Il motivo della polemica politica è legato agli F35 – in questo post di qualche tempo fa riassumo i termini della questione. Come spiega l’esponente politico della sinistra parlamentare “Nonostante l’impegno del governo e del ministero della Difesa e la mozione approvata dal Parlamento in questa direzione, si continua con gli investimenti in armi. Il ministro Roberta Pinotti non è adeguata, per il rapporto non corretto che ha con il Parlamento e con la sua maggioranza. Chiediamo un cambio o procederemo con una mozione di sfiducia“.

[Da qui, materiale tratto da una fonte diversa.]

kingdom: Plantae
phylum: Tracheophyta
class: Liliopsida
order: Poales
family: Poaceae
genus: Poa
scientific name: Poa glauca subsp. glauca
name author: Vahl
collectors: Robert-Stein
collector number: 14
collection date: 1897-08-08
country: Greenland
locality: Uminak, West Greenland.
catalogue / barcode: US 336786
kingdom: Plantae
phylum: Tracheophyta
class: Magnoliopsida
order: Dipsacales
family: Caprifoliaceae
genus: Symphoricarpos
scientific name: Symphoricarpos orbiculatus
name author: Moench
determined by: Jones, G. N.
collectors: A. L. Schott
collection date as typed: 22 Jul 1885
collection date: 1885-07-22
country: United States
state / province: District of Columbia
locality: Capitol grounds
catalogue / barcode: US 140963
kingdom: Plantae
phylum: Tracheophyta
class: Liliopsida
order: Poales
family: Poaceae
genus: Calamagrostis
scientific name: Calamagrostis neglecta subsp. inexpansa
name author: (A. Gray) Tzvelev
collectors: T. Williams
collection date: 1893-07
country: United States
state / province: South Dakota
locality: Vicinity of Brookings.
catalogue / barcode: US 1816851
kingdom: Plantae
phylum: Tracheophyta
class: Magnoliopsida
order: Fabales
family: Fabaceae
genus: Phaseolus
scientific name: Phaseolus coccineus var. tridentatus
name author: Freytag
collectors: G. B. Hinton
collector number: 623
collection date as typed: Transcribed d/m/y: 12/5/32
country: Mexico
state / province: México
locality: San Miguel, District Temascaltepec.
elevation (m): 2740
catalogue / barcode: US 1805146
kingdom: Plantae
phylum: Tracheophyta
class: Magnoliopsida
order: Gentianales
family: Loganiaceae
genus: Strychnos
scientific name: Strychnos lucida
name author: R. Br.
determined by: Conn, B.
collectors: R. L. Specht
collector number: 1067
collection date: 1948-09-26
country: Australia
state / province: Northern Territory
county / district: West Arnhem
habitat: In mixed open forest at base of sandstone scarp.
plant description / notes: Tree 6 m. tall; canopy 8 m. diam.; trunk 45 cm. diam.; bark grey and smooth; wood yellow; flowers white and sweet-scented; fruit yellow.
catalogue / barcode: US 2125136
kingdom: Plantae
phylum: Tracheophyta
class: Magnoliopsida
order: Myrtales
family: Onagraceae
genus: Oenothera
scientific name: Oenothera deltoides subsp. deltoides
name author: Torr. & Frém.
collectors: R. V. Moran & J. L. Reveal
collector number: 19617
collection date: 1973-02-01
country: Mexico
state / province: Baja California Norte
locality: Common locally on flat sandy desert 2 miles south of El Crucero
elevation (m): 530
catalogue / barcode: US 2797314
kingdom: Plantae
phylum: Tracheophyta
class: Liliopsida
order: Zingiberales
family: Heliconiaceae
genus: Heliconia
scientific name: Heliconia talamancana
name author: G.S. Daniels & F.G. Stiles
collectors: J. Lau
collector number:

Giorni fa, Sinistra ecologia e libertà aveva attaccato la maggioranza di governo sul Documento economico e finanziario (<def) varato dall’esecutivo Renzi definendolo “una manovra di galleggiamento, di distrazione di massa“. Sulla manovra il governo “mente sull’assenza di tagli“, così come “non mette una lira sulla ripresa economica“, con sforbiciate alla “sanità, ai servizi sociali e al trasporto pubblico” – mentre non ci sono tagli per l’acquisto dei caccia. Per questo Sel aveva presentato un Documento economico e finanziario alternativo che prevedeva una “patrimoniale su grandi patrimoni” e la necessità di “dimezzare la spesa per i caccia F35” con un recupero stimato attorno ai 6 miliardi di euro.

Difficile che la mossa del partito di Nichi Vendola possa sortire qualche risultato politico materiale, ma almeno hanno sortito un risultato: finalmente sono riusciti a far conoscere un aspetto controverso del Def su un certo numero di media.